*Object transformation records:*
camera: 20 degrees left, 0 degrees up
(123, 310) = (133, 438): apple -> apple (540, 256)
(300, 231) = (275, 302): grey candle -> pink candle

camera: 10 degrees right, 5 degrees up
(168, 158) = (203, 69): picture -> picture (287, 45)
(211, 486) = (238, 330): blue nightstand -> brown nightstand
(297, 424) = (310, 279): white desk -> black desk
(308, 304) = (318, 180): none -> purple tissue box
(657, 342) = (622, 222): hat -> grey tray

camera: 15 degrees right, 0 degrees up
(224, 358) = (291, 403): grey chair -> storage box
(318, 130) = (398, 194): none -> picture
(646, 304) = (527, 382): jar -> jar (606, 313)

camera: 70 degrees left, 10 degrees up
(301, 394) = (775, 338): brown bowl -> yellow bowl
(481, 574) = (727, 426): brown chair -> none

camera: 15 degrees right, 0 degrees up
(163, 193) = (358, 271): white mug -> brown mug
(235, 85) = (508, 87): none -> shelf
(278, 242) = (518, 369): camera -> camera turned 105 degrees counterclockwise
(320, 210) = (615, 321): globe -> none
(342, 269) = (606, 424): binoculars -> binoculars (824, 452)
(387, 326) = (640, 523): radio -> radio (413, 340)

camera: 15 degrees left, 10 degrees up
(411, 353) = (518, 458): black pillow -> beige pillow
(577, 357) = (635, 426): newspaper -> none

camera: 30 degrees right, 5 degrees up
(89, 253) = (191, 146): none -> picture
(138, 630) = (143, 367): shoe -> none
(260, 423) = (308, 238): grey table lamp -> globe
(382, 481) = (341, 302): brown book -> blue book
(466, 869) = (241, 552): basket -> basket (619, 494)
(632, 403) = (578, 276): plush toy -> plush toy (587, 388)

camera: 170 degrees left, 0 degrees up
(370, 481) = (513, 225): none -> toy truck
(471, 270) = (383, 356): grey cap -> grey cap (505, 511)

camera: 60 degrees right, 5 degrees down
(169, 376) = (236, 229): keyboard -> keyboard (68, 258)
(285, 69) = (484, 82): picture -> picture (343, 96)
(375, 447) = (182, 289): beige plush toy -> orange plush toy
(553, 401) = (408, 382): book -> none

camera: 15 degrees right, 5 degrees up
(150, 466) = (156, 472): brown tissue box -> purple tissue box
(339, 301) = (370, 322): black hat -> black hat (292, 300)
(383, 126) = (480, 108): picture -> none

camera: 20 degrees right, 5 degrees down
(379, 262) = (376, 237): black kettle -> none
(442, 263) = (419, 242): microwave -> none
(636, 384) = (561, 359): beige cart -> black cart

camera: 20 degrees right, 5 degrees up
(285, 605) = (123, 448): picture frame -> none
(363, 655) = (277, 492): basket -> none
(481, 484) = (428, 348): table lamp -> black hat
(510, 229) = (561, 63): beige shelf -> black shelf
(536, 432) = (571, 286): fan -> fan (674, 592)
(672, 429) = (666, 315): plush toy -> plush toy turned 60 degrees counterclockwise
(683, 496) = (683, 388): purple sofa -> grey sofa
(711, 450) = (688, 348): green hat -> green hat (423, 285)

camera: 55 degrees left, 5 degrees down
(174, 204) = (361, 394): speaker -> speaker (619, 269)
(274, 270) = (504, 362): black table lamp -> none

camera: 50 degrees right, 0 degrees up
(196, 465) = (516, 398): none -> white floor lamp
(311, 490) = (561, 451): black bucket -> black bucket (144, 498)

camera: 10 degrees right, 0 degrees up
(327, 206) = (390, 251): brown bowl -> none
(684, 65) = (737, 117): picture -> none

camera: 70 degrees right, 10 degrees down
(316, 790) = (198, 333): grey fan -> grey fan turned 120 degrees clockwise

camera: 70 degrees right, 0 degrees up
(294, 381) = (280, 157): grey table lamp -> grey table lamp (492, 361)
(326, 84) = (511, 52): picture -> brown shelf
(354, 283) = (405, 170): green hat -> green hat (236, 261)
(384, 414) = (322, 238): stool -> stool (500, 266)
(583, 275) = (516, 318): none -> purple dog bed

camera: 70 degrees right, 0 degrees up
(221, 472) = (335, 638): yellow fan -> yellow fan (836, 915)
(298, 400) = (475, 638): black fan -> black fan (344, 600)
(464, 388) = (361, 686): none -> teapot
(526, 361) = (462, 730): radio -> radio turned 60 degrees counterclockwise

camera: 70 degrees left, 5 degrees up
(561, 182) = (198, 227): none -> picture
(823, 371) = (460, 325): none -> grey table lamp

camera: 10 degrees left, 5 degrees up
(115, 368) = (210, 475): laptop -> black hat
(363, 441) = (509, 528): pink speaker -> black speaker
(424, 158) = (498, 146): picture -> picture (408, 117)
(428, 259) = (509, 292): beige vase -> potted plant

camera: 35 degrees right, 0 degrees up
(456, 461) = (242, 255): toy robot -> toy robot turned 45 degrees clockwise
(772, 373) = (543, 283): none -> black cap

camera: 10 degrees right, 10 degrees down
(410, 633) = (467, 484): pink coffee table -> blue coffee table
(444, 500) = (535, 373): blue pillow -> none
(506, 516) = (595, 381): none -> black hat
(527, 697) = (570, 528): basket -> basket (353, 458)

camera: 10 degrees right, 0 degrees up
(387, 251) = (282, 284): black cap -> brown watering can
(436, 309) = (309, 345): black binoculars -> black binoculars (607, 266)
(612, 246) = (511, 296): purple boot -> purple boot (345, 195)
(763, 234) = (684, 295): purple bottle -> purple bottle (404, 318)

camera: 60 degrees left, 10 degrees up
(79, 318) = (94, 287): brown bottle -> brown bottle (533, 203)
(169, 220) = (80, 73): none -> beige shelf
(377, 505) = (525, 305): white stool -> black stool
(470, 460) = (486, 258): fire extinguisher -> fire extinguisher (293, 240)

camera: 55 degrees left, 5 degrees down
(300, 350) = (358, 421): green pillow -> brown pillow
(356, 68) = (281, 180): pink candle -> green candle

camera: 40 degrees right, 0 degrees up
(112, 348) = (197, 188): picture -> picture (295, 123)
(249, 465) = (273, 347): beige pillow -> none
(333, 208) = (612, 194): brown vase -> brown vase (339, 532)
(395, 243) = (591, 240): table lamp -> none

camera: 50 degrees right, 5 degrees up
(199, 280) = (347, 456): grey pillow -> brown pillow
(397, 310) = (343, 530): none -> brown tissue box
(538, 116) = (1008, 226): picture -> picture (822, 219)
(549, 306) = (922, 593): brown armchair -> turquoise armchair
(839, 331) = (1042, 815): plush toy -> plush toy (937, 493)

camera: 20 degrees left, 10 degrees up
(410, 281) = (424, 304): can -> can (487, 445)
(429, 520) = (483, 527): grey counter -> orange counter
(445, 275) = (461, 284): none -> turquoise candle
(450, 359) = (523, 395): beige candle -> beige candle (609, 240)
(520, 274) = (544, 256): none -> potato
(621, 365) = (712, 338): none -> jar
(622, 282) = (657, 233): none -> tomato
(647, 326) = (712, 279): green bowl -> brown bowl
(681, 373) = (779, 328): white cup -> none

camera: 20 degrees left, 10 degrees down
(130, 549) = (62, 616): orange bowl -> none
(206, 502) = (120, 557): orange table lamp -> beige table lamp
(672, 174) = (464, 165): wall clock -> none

*ACTION ITEM:* Restate the data word for word. Begin at its first line, end at the line that contains "(375, 447) = (182, 289): beige", and include both.

*REPLY:*
camera: 20 degrees left, 0 degrees up
(123, 310) = (133, 438): apple -> apple (540, 256)
(300, 231) = (275, 302): grey candle -> pink candle

camera: 10 degrees right, 5 degrees up
(168, 158) = (203, 69): picture -> picture (287, 45)
(211, 486) = (238, 330): blue nightstand -> brown nightstand
(297, 424) = (310, 279): white desk -> black desk
(308, 304) = (318, 180): none -> purple tissue box
(657, 342) = (622, 222): hat -> grey tray

camera: 15 degrees right, 0 degrees up
(224, 358) = (291, 403): grey chair -> storage box
(318, 130) = (398, 194): none -> picture
(646, 304) = (527, 382): jar -> jar (606, 313)

camera: 70 degrees left, 10 degrees up
(301, 394) = (775, 338): brown bowl -> yellow bowl
(481, 574) = (727, 426): brown chair -> none

camera: 15 degrees right, 0 degrees up
(163, 193) = (358, 271): white mug -> brown mug
(235, 85) = (508, 87): none -> shelf
(278, 242) = (518, 369): camera -> camera turned 105 degrees counterclockwise
(320, 210) = (615, 321): globe -> none
(342, 269) = (606, 424): binoculars -> binoculars (824, 452)
(387, 326) = (640, 523): radio -> radio (413, 340)

camera: 15 degrees left, 10 degrees up
(411, 353) = (518, 458): black pillow -> beige pillow
(577, 357) = (635, 426): newspaper -> none

camera: 30 degrees right, 5 degrees up
(89, 253) = (191, 146): none -> picture
(138, 630) = (143, 367): shoe -> none
(260, 423) = (308, 238): grey table lamp -> globe
(382, 481) = (341, 302): brown book -> blue book
(466, 869) = (241, 552): basket -> basket (619, 494)
(632, 403) = (578, 276): plush toy -> plush toy (587, 388)

camera: 170 degrees left, 0 degrees up
(370, 481) = (513, 225): none -> toy truck
(471, 270) = (383, 356): grey cap -> grey cap (505, 511)

camera: 60 degrees right, 5 degrees down
(169, 376) = (236, 229): keyboard -> keyboard (68, 258)
(285, 69) = (484, 82): picture -> picture (343, 96)
(375, 447) = (182, 289): beige plush toy -> orange plush toy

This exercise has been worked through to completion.